------ Records for the task

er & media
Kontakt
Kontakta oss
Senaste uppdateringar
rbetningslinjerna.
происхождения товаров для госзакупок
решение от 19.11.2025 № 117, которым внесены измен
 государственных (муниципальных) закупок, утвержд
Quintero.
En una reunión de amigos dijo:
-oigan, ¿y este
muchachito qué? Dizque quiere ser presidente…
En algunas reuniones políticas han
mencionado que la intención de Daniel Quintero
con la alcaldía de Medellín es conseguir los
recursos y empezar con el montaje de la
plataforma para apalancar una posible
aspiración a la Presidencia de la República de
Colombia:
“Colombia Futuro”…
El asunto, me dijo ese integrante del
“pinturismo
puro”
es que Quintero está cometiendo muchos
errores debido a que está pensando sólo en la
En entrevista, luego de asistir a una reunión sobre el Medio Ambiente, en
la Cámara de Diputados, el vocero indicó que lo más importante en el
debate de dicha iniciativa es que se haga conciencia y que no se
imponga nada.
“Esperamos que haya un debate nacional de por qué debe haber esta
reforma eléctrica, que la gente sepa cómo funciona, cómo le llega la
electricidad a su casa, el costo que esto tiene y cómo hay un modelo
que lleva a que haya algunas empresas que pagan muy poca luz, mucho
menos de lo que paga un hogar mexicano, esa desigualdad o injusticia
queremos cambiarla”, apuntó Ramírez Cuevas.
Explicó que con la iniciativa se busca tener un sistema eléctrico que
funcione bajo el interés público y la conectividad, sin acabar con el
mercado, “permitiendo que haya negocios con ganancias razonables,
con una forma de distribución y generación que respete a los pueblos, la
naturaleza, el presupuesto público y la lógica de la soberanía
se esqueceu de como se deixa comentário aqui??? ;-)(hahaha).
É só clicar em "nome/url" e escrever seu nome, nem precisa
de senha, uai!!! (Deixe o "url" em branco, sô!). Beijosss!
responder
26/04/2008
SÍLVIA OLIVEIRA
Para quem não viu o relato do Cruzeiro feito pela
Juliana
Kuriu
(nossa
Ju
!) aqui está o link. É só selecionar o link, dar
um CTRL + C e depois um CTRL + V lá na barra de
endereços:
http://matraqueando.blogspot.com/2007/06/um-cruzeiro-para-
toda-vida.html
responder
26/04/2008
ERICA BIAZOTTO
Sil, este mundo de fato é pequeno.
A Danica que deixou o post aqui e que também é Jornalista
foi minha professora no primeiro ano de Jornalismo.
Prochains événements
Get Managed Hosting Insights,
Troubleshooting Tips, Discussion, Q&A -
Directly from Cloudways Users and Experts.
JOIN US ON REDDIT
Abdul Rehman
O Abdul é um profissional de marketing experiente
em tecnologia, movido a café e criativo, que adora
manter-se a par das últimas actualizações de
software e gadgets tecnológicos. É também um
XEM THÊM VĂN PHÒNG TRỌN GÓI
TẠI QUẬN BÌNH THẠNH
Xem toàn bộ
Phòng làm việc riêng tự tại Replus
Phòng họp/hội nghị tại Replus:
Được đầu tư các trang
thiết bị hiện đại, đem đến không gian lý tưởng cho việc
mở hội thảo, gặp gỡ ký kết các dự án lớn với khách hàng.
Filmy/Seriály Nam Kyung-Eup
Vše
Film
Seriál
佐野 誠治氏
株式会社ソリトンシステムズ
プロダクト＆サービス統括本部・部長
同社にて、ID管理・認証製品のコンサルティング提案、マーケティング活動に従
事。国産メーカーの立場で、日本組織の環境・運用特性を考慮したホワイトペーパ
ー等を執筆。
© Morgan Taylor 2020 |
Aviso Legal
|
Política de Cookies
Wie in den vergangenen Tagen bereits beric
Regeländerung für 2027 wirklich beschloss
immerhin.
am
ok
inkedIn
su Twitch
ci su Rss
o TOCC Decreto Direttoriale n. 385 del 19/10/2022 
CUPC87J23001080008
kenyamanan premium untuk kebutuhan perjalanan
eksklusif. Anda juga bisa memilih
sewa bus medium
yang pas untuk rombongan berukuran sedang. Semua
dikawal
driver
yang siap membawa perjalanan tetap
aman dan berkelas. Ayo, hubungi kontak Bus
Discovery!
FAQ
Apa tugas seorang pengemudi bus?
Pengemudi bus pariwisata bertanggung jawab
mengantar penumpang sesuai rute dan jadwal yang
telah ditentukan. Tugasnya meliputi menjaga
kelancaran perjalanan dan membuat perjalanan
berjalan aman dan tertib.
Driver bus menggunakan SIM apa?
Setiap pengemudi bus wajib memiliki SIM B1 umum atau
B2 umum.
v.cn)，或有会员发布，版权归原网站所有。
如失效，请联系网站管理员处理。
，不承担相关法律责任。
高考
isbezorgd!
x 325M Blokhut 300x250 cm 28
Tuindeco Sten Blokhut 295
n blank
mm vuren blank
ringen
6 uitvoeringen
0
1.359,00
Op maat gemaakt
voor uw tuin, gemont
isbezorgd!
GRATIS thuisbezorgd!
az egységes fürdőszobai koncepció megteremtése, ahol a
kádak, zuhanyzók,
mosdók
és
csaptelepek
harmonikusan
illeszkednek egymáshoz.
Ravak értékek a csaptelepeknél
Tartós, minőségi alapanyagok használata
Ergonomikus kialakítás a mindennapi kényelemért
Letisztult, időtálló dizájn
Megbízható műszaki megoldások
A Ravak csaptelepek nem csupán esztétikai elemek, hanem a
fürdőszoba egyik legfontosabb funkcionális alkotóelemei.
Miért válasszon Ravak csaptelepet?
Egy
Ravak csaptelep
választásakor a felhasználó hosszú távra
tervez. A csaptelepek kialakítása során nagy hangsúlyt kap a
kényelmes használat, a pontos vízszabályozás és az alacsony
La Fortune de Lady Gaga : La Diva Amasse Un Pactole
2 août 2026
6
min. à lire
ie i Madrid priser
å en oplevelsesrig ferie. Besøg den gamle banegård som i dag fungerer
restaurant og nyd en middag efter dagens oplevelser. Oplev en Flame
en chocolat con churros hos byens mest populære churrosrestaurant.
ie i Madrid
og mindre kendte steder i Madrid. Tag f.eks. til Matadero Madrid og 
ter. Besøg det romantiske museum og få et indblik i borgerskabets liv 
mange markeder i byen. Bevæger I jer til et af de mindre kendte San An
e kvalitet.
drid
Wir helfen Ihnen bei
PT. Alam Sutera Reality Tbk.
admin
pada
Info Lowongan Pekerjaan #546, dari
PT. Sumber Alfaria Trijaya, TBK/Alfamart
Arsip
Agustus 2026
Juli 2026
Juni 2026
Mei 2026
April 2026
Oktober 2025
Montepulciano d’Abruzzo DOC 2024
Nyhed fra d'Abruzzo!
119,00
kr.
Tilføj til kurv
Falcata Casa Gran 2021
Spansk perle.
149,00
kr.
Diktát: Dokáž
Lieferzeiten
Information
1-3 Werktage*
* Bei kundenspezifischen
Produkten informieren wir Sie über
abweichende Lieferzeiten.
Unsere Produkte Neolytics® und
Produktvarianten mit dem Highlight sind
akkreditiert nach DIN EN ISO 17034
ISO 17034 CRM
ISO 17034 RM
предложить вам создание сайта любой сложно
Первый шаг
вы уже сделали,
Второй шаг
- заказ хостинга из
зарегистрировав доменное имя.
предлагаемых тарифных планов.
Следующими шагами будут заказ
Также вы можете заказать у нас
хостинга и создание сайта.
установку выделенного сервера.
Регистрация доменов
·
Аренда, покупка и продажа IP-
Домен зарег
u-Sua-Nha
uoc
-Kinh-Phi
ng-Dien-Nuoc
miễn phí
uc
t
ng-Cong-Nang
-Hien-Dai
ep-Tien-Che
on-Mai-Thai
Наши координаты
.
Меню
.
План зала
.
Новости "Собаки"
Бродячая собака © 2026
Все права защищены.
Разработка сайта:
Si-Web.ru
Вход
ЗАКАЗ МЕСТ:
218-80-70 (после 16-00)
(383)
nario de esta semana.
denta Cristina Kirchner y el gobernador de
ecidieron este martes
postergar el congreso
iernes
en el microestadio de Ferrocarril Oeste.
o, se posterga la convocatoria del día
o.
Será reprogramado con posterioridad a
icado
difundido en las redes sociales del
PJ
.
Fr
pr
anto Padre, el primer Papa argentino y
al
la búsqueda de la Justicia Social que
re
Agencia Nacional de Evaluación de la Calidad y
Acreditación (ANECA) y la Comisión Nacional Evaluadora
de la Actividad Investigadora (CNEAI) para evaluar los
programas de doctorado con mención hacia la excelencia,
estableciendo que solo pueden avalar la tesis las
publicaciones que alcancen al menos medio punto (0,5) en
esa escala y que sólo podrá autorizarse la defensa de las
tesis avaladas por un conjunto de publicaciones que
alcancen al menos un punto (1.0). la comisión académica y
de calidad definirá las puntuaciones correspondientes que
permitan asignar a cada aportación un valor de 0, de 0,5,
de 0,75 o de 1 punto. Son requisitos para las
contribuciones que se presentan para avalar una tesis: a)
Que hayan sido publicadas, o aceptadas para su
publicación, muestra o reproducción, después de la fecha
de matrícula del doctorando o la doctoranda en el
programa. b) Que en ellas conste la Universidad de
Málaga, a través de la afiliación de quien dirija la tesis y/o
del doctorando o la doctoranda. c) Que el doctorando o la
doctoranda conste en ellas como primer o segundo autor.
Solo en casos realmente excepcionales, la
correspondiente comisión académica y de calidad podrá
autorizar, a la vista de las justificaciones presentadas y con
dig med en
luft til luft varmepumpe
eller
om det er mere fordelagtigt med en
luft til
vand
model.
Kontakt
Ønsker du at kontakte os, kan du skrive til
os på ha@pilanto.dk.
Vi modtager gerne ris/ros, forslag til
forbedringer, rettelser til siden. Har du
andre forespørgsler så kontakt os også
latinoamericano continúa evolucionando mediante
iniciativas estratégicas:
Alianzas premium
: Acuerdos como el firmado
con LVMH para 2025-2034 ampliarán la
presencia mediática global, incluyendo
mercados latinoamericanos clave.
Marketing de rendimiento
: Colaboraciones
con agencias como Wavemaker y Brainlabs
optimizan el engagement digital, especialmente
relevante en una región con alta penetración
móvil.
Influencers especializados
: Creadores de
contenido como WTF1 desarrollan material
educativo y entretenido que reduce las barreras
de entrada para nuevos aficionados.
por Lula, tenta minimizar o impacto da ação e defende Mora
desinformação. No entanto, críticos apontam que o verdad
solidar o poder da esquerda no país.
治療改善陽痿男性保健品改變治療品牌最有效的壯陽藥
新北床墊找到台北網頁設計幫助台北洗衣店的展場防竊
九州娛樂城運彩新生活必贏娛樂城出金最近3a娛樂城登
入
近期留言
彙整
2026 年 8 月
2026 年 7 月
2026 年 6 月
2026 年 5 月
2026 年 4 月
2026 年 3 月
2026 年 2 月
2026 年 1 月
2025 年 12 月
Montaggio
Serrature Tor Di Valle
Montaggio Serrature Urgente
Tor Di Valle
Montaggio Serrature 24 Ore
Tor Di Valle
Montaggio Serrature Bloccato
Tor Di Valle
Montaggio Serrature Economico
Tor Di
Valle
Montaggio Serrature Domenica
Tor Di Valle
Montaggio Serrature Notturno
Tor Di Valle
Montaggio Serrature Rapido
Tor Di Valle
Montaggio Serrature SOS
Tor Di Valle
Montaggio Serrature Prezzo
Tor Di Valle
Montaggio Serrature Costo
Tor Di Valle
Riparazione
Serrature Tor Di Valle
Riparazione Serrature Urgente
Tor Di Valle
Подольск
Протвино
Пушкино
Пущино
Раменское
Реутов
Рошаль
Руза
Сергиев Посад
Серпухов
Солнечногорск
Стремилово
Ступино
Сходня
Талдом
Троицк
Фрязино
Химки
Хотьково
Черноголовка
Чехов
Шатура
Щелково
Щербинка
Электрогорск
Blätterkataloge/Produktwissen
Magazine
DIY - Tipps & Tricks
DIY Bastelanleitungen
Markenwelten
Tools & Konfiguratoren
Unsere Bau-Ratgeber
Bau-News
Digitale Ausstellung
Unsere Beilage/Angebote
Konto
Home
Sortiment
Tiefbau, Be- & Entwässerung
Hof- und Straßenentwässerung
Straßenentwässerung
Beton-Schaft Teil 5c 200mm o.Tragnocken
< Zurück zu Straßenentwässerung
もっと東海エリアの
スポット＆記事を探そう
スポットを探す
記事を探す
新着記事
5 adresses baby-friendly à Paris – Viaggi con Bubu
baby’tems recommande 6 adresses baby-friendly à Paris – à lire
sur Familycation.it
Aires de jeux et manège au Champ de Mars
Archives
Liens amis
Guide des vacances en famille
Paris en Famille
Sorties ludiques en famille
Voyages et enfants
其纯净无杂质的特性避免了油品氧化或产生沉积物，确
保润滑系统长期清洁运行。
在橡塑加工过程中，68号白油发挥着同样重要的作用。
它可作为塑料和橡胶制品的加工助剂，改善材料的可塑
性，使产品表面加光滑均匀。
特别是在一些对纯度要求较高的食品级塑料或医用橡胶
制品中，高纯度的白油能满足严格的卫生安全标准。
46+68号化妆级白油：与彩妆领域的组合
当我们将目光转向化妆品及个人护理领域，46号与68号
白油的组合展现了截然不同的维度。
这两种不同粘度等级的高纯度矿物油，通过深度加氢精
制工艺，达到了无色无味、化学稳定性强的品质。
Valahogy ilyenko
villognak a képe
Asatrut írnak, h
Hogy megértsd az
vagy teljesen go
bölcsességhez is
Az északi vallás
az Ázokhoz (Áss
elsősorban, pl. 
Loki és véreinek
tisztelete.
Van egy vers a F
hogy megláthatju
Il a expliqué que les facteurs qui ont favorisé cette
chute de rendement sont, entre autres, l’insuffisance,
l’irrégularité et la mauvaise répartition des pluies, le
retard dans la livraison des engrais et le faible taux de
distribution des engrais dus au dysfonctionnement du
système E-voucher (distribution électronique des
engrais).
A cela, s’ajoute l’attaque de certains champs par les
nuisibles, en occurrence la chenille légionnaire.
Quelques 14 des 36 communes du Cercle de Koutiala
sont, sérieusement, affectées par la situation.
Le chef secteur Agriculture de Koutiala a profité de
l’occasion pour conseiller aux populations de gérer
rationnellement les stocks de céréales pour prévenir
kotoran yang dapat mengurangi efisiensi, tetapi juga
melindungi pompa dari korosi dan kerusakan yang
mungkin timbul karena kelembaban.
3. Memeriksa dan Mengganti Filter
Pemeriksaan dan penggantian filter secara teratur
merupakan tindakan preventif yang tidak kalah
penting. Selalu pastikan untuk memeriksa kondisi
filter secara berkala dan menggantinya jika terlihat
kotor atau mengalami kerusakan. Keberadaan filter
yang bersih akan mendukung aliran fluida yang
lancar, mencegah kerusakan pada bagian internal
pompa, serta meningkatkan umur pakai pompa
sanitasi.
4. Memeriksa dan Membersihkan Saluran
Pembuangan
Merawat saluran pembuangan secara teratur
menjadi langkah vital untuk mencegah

------------

— Problem to solve —
Copy word for word the lines of the data, starting at the very first line and ending at the line that contains "mencionado que la". Include both of those lines.

— Result below —
er & media
Kontakt
Kontakta oss
Senaste uppdateringar
rbetningslinjerna.
происхождения товаров для госзакупок
решение от 19.11.2025 № 117, которым внесены измен
 государственных (муниципальных) закупок, утвержд
Quintero.
En una reunión de amigos dijo:
-oigan, ¿y este
muchachito qué? Dizque quiere ser presidente…
En algunas reuniones políticas han
mencionado que la intención de Daniel Quintero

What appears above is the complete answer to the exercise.